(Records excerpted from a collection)
========
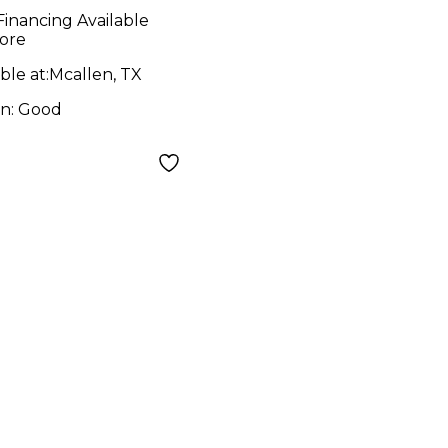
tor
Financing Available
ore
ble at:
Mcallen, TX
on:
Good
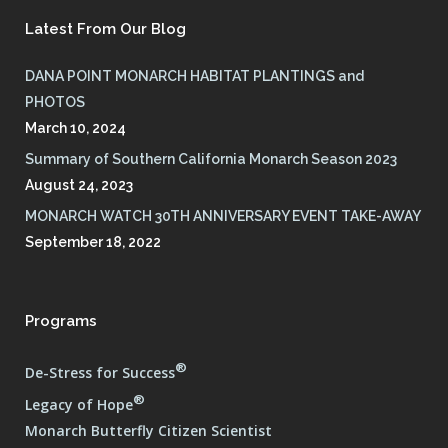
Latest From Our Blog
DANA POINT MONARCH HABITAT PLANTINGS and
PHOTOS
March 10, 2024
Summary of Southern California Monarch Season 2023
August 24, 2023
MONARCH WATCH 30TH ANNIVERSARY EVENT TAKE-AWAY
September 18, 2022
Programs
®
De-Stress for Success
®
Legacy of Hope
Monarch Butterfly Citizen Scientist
========
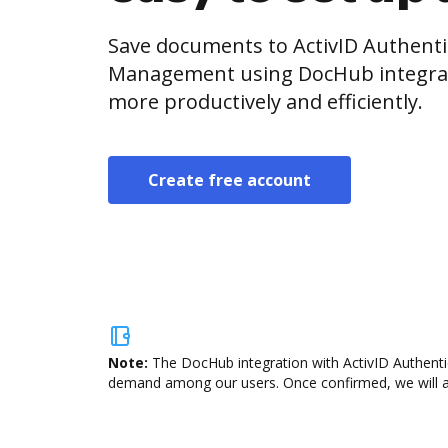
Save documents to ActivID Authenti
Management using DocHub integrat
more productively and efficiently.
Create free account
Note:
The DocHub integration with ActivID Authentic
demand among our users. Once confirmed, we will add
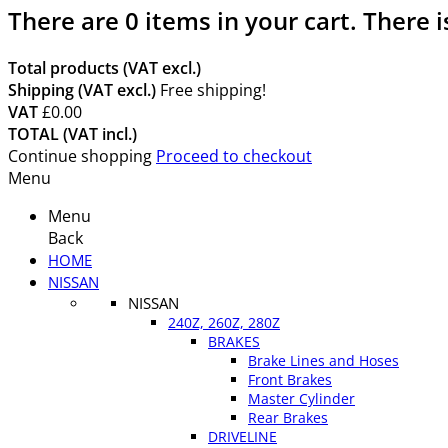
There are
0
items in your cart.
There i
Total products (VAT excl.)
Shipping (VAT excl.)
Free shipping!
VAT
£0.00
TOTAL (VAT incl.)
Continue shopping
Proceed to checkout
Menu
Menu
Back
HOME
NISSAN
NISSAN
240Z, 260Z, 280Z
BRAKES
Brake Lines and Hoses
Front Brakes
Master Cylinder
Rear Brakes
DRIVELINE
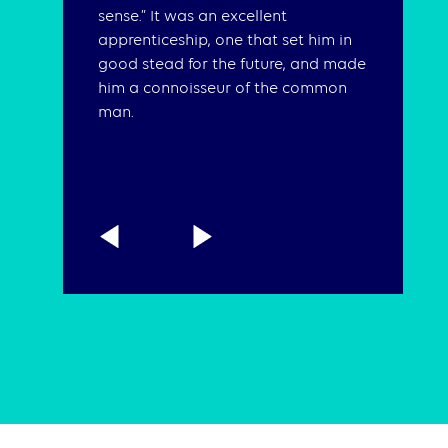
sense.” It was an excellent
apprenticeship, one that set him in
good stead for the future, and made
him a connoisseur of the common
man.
========
TASK ITEM — You are asked to count the lines of the records above in which the word "excl" occurs, and to give only that number.

RESULT OF THE TASK — 2